Ed Driscoll

Not Waiting For The Asteroid

ad_revenue_9-6-0I’m not sure if Kate of Small Dead Animals has seen the chart that the Whiskey’s Place blog has found embedded in a Wall Street Journal article on radio ad revenues. But it seems a natural for her “Not Waiting For The Asteroid” series of blog posts on the dinosaur media.

If the projections continue,  Internet ad revenues will cross newspaper advertising sometime in the next year or two. It’s hard to determine from the chart though, how much of that newspaper ad revenue is strictly from “dead tree” newspaper sales, versus both online and print. But it does explain the accelerating “Red Queen’s Race” feel emanating from so much of the media’s actions over the past couple of years.

In a somewhat related post, James K. Glassman (H/T: VP) asks, “So why do fewer and fewer people find newspapers compelling? Call me old-fashioned, but I think that content counts”:

A major strategy for publishers has been to cope with falling circulation and advertising by cutting back on the editorial product — both space and talent. The result, quite naturally, is a newspaper of declining quality, which, also quite naturally, attracts few readers. Thus, what we see is a death spiral. It is only a matter of time — and not much time — before all but a handful of newspapers are gone.

Despite what you hear lately from politicians and aging journalists, there is no moral case to be made for news and opinion delivered with ink on paper. But it is still infuriating to watch quality fall so dramatically at institutions that should know better. A case in point….

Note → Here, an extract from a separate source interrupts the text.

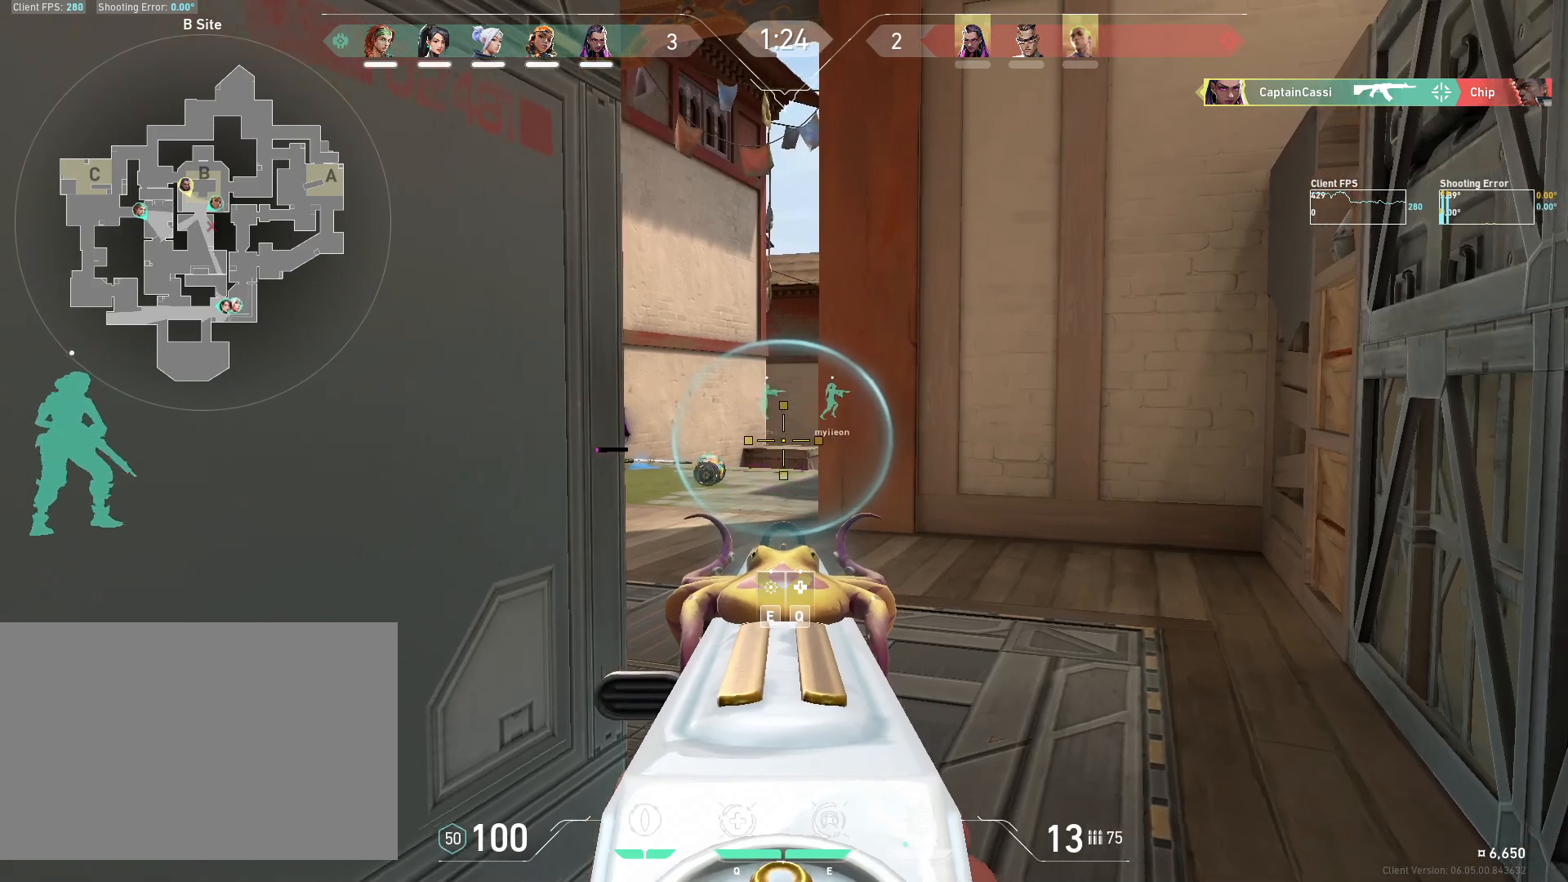
{"keys": ["d"], "mouse": [], "events": [[50, "d", "down"], [167, "d", "up"], [267, "z", "down"], [350, "z", "up"], [483, "d", "down"]]}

Five months ago, the Washington Post eliminated its stand-alone daily Business section and folded it into the front of the paper. The Business section, all by itself, survives only on Sundays. The coverage, is scantier and the subject matter frothier. Today’s Business front (page G1) carries three stories. At top on the right hand side (traditionally, the lead story) is a column by Michelle Singletary on why you should not have typos on your resume. The big headline across the fold is about collectibles — concentrating on the market for 1960s guitars. The third piece, an electronic gaming column by Mike Musgrove, focuses on new Nintendo software called “Personal Trainer: Walking.”

You might think that we weren’t enmeshed in the worst economic crisis in at least a quarter-century or that the administration had not proposed a trillion-dollar-plus plan to revise the healthcare system or that the Fed not is about to face an excruciating decision on interest rates or that investors were not still deeply troubled about what to do about their 401(k) plans….

Hey, why should the Post’s business content not experience the same downward slide in quality as the rest of their reporting?